"B" de Brasil vai substituir marca "X" de Eike na decadente OGX

"B" de Brasil vai substituir marca "X" de Eike na decadente OGX

Na assembleia de acionistas, a empresa vai propor também a mudança de sua sede

A OGX Petróleo e Gás Participações de Eike Batista vai passar a se chamar Óleo e Gás Brasil, se o novo nome for aprovado na assembleia extraordinária de acionistas que foi adiada de 19 para 26 de novembro.

A mudança é uma tentativa de desvincular o nome da petroleira do decadente império X do empresário, que dizia usar o X para multiplicar os seus negócios.

O mesmo procedimento foi adotado pela MPX, empresa de energia elétrica de Eike, que mudou seu nome para Eneva, após venda de participação para a alemã E.ON, mas que ainda compartilha o controle com Eike.

A OGX entrou com pedido de recuperação judicial na semana passada.

Na assembleia de acionistas, a empresa vai propor também a mudança de sua sede, depois que o grupo EBX decidiu abandonar o prédio que ocupa no Centro do Rio, o histórico Edifício Serrador, que está no rol de credores da companhia com uma conta de R$ 757 mil a vencer.

MUDANÇA DE ENDEREÇO

Atualmente a OGX ocupa quatro andares no prédio e deverá se transferir para um lugar menor, entre quatro propostas que serão levadas à assembleia, nenhuma no local para onde se transferiu o grupo EBX, na praia do Flamengo, zona sul do Rio.
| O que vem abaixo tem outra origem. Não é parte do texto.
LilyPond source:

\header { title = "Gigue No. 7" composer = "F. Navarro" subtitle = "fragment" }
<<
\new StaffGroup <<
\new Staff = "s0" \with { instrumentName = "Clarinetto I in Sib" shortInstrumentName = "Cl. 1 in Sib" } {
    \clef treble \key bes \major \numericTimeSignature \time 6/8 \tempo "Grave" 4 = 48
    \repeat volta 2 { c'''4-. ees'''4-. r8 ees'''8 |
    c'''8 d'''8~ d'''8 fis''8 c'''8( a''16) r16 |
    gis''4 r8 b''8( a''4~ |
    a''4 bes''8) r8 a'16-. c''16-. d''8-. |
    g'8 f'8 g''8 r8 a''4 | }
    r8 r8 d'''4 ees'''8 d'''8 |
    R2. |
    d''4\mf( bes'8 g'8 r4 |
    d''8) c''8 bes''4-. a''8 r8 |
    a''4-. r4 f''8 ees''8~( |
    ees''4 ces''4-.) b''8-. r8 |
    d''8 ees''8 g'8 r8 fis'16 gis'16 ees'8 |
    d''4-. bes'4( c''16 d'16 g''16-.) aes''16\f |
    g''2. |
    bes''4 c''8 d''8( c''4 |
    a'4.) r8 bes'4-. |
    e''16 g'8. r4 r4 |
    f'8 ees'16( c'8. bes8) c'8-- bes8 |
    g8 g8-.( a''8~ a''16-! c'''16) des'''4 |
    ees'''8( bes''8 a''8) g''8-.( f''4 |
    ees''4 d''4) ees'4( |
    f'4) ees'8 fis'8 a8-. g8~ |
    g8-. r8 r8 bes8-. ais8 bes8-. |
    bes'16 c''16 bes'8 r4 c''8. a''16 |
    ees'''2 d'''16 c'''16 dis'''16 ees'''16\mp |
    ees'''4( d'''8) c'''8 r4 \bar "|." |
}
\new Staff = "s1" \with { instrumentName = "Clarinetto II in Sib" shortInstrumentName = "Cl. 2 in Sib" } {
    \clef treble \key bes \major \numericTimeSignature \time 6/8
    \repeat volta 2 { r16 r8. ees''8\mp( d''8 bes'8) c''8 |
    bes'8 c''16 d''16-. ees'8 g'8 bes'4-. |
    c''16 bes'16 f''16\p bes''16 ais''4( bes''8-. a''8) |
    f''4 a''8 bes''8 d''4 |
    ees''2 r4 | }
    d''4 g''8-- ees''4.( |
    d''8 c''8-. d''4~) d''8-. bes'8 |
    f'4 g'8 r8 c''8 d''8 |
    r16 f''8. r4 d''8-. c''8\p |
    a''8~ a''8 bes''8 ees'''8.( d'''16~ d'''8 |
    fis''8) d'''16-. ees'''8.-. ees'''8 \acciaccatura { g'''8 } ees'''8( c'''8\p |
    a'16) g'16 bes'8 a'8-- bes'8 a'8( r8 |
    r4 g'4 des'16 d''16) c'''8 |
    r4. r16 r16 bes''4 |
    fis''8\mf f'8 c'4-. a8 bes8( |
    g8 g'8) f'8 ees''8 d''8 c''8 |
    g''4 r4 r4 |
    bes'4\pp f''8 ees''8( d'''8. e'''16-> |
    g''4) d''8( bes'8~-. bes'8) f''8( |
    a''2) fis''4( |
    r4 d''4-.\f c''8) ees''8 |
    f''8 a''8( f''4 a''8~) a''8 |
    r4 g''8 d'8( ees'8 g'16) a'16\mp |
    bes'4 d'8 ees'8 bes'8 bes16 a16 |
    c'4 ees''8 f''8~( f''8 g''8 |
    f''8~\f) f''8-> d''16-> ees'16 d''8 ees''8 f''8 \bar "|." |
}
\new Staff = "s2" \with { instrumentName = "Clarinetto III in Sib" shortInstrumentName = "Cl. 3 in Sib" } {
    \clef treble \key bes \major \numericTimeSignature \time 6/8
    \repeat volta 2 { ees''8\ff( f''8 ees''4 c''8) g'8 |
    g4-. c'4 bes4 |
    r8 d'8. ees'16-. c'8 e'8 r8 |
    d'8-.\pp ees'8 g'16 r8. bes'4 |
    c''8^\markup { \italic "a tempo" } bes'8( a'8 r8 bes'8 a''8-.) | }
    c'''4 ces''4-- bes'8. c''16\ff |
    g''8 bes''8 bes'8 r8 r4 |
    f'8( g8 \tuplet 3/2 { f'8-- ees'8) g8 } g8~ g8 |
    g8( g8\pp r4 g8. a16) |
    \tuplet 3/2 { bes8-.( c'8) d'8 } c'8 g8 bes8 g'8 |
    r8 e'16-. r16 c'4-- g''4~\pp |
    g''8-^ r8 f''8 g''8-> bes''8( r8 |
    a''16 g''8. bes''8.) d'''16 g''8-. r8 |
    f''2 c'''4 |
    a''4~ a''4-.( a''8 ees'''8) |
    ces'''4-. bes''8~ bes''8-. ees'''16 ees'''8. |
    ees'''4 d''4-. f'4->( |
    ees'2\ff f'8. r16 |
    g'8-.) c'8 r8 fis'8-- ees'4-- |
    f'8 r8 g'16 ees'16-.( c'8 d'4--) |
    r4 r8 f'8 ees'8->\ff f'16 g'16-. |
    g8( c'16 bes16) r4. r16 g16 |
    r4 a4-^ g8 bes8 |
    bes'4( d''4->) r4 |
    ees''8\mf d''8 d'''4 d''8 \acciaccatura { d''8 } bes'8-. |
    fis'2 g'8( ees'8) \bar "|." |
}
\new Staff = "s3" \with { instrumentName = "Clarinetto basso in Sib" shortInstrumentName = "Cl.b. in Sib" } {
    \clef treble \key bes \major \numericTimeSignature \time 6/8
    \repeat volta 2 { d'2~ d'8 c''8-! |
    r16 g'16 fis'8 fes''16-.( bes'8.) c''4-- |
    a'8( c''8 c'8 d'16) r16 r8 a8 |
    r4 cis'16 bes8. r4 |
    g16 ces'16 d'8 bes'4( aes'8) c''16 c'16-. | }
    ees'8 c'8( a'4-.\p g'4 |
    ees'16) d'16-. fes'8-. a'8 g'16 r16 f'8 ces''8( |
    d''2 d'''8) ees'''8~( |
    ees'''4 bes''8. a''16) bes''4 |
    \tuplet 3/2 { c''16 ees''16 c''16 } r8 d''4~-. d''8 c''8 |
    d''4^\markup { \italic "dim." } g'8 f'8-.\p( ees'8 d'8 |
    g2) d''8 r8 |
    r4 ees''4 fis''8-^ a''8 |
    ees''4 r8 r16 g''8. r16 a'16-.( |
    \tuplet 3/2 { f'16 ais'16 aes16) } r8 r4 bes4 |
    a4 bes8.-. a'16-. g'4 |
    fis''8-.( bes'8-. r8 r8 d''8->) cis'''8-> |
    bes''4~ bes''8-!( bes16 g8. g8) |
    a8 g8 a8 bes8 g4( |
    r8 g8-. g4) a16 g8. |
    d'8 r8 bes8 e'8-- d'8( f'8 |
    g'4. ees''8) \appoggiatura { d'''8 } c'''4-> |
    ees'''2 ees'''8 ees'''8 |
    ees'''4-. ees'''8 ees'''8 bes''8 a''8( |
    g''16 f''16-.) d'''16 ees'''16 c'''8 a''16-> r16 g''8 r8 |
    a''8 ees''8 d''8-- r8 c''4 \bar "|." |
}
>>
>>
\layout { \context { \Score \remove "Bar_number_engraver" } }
A companhia que já teve 600 empregados hoje tem algo em torno de 250 pessoas.

Entre as propostas da diretoria da companhia estão dois prédios no Centro, um na Glória e outro em Botafogo.

A assembleia vai ratificar também o pedido de recuperação judicial. Em documento enviado à CVM, a empresa argumenta que a recuperação foi pedida "em vista da situação financeira desfavorável em que se encontra, dos prejuízos já acumulados, bem como o vencimento recente e vindouro de grande parte de seu endividamento".

Ainda no documento, a OGX diz que a recuperação judicial foi "a medida mais adequada para preservação da continuidade de seu negócio e proteção de seus interesses".

Outra discussão com os acionistas será o grupamento de ações da companhia, que está sendo contestada por acionistas minoritários da petroleira, que temem uma nova onda de venda de ações.

O grupamento multiplica as ações existentes por 10,100 ou 1.000 para elevar o valor e facilitar as negociações. Atualmente o papel da companhia é negociado em torno dos R$ 0,15, o que eleva o número de papéis em posse de cada acionista.

"A discussão proposta acerca do referido grupamento visa minimizar os efeitos potenciais de pequenas oscilações no valor das ações em termos percentuais", informou a OGX à CVM.